Employee Success Story
A Story of Resilience: CeCe Shares Her Recovery Journey!
by Savannah Lee
I was raised by my grandmother, because my mother left when I was 6 months old. She took my brothers to Michigan, except for Jay and I. My father was locked up until I was 13, so I dealt with a lot of abandonment issues. I experienced sexual abuse from a very young age, so I was incredibly angry and had to learn how to protect myself. This was quickly distorted, because I was trying to find an outlet. I hung out with the wrong crowd and started to act up in school, started smoking when I was 11. Smoking was the first time I ever felt ease or comfort. Regardless, I was a straight A student, part of JV Basketball and Varsity Field. But I decided to move out at 17 and became very rebellious to any law. I didn’t go to school. My boyfriend at the time was selling cocaine, and I got pregnant and then found out he was cheating. I started using cocaine to cope, along with Xanax, but even that wasn’t doing enough for me. Once my Dad got out of prison I moved in with him, and my stepmom was using meth. I tried it and fell in love. My son was 2 at the time, and Dad got locked up again when I was 19. I was still dealing with so much abandonment and rejection. My use got so bad that I almost overdosed, but then I got pregnant with my second. I stopped for him. But then, I was in the hospital, and I couldn’t stop moving, couldn’t sit down, that was the first time that a doctor prescribed Xanax. My Xanax use got really bad then, I was popping them every time I would feel anything. That continued for a few years, until I met a guy who was doing meth. I was quickly back on it. My life became unmanageable, I couldn’t afford rent and I lost my babies. I tried so hard to get them back and I just couldn’t. I did everything I could to stop using, but just couldn’t do it. When I got the call that my son would be placed with my Mom, I lost it. I was delusional, suicidal and homicidal and in an abusive relationship that made things worse. I was totally done. Somehow, I ended up barefoot in 40 degree weather, seeing things that weren’t there, paranoid, laying in front of this health food place, curled in the corner to cover my feet. Next thing I know, there’s a flashlight. It was a security guard.
He asked if he could help me. I wanted to quit. I asked him to please call the police. At first they were just interested in where I got the drugs, but then they realized that I really needed help. They took me to the hospital.

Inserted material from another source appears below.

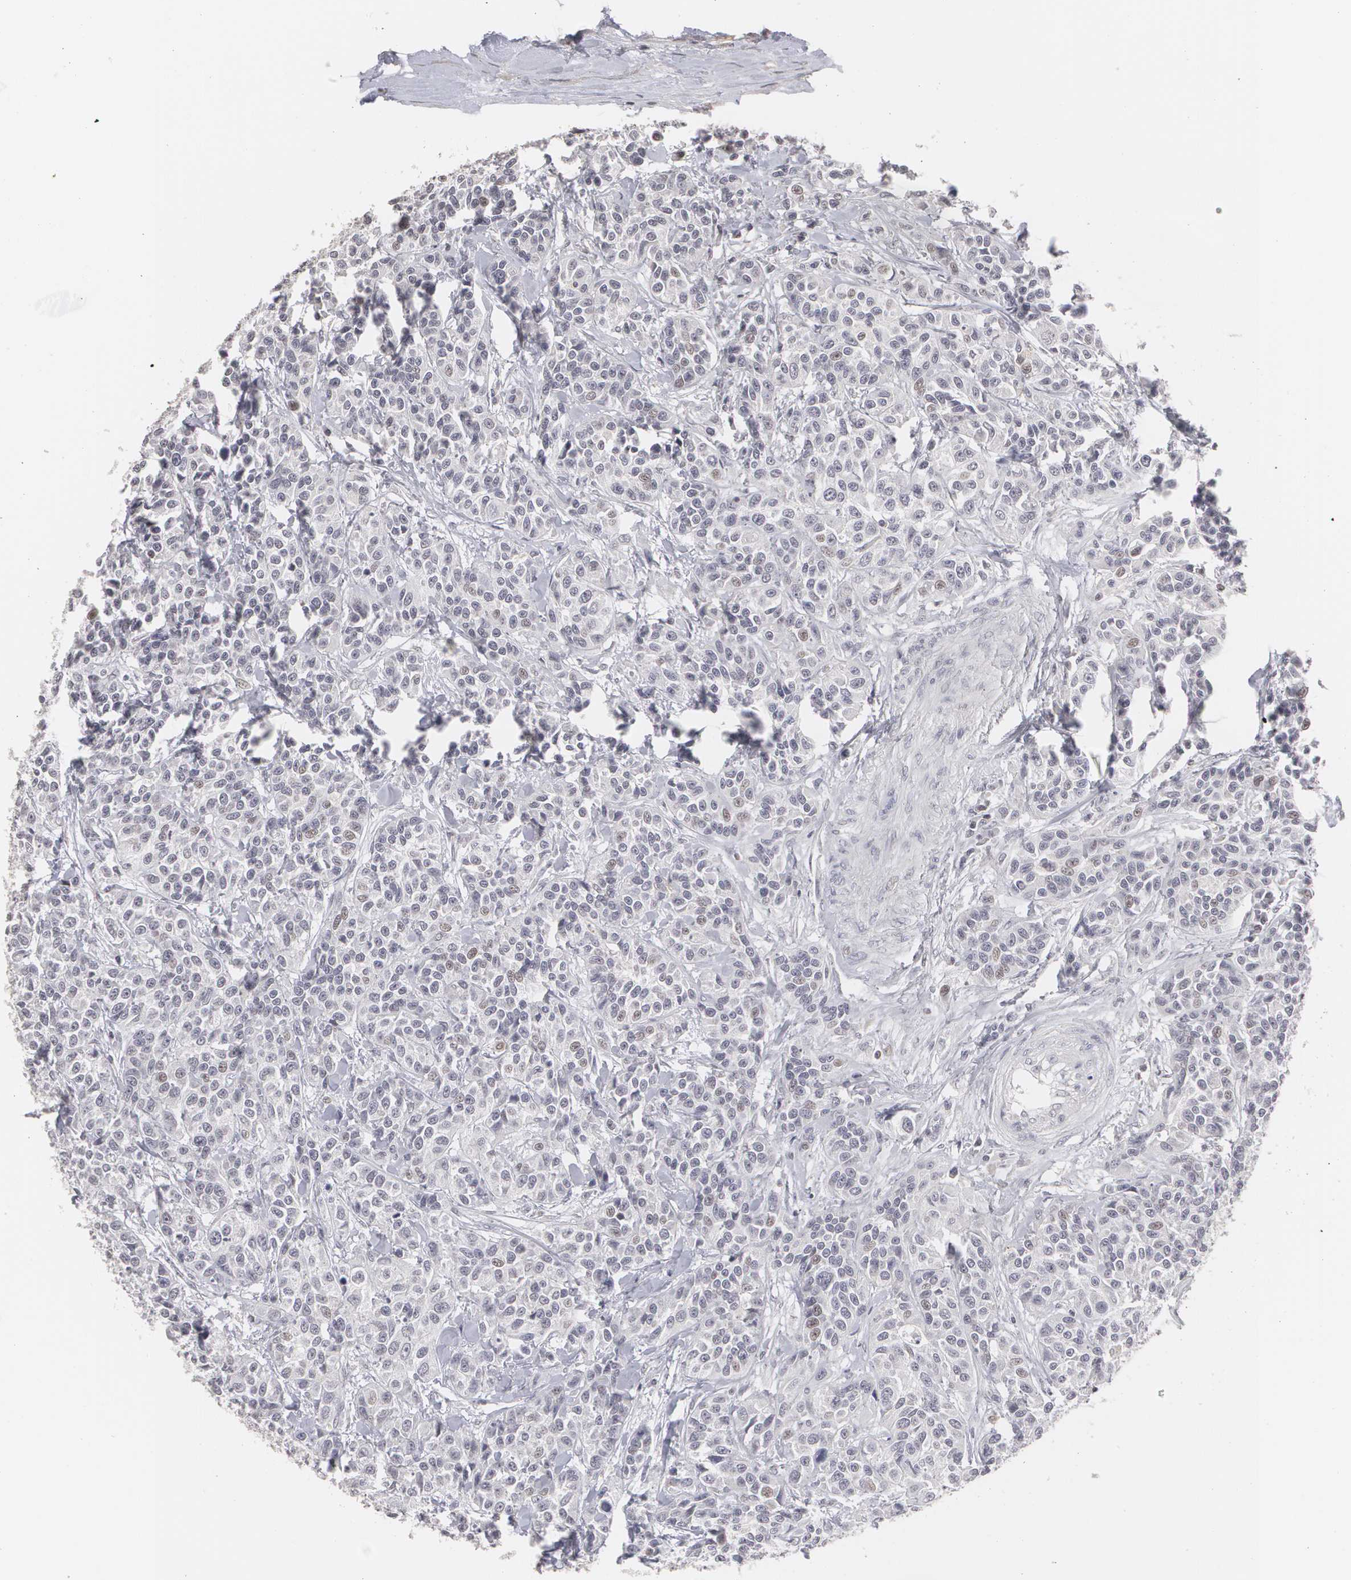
{"staining": {"intensity": "negative", "quantity": "none", "location": "none"}, "tissue": "urothelial cancer", "cell_type": "Tumor cells", "image_type": "cancer", "snomed": [{"axis": "morphology", "description": "Urothelial carcinoma, High grade"}, {"axis": "topography", "description": "Urinary bladder"}], "caption": "This is an IHC image of urothelial carcinoma (high-grade). There is no positivity in tumor cells.", "gene": "CLDN2", "patient": {"sex": "female", "age": 81}}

So many different people came in, but then someone came in and said they couldn’t do anything, and they had to discharge me. I had a warrant, so the police took me to jail. I didn’t even know what the warrant was for, but then my lawyer told me it was for hot checks. They released me pretty quickly. When I went home, I was determined not to use again. I thought I could just drink and smoke. But that spiraled again, and I started using intravenously. Soon, I ended up in state prison. I had to have the State of Texas think for me, I couldn’t think for myself. A counselor in the prison asked if I thought I had a drug problem. I didn’t know what to say, so the warden put me in the program. It was the best decision anyone ever made for me. I told my story. I shared everything. I had set such a great example of what a person was supposed to do in the program that they made me the president of the pod. But that was hard because I was in jail, I was supposed to be hard. Leadership was confusing and difficult, I didn’t feel ready for that responsibility. I didn’t want to go to the Chapel, but I decided one day to finally go. Before I even got into the Chapel I could hear the music, I started crying uncontrollably. All of that trying to be hard and bad went out of the window. That’s when I started forming a connection with God. I began to change my thinking. Then the recovery coaches from Houston started to come into the prison, carrying the message. When they walked in, I was so inspired by how they had totally changed their lives. I decided to go to Houston. I came here with nothing but my Bible. I went straight into Santa Maria Hostel, I was one of the first girls they took in. I was kicking and screaming the whole way, because my brain kept wanting to get back to my kids. That was my crutch. But I couldn’t be a mother right then. To be a mother I had to get better. I spent 65 days at Santa Maria, and then transitional living at the Recenter. I worked the steps with a sponsor – I’ve been clean now coming up on 8 years. I bought a home, and I have a relationship with my babies. I have full custody of my son. It’s always hard, but this kind of hard is way easier than before. Now, I’ve been in the recovery field for 4 years. I get to give back. That’s the best part.